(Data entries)
BEGIN
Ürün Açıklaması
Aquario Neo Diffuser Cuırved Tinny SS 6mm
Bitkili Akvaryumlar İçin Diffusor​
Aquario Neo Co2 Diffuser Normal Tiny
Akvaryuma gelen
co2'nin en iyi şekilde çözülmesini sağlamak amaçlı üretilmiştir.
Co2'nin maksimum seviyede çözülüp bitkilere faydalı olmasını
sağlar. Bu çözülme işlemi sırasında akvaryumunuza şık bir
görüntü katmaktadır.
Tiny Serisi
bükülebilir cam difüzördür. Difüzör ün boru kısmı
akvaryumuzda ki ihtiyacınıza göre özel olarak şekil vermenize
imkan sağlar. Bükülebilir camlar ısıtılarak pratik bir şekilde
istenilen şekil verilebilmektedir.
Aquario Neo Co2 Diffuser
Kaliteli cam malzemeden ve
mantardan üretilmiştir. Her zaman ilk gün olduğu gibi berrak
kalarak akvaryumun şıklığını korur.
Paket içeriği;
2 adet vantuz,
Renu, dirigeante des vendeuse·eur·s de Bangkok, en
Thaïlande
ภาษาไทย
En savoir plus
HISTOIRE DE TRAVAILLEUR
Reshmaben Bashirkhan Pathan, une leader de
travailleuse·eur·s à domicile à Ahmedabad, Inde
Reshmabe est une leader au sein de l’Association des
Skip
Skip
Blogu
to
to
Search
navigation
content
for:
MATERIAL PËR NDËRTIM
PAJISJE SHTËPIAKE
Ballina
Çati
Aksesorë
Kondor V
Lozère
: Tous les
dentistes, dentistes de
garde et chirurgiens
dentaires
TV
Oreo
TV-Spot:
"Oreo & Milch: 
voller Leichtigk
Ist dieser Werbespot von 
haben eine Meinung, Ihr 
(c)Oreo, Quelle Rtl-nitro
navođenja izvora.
END
### What you need to do
Lines that contain "Oreo" are to be copied from the records above.

### Written answer
Oreo
"Oreo & Milch: 
(c)Oreo, Quelle Rtl-nitro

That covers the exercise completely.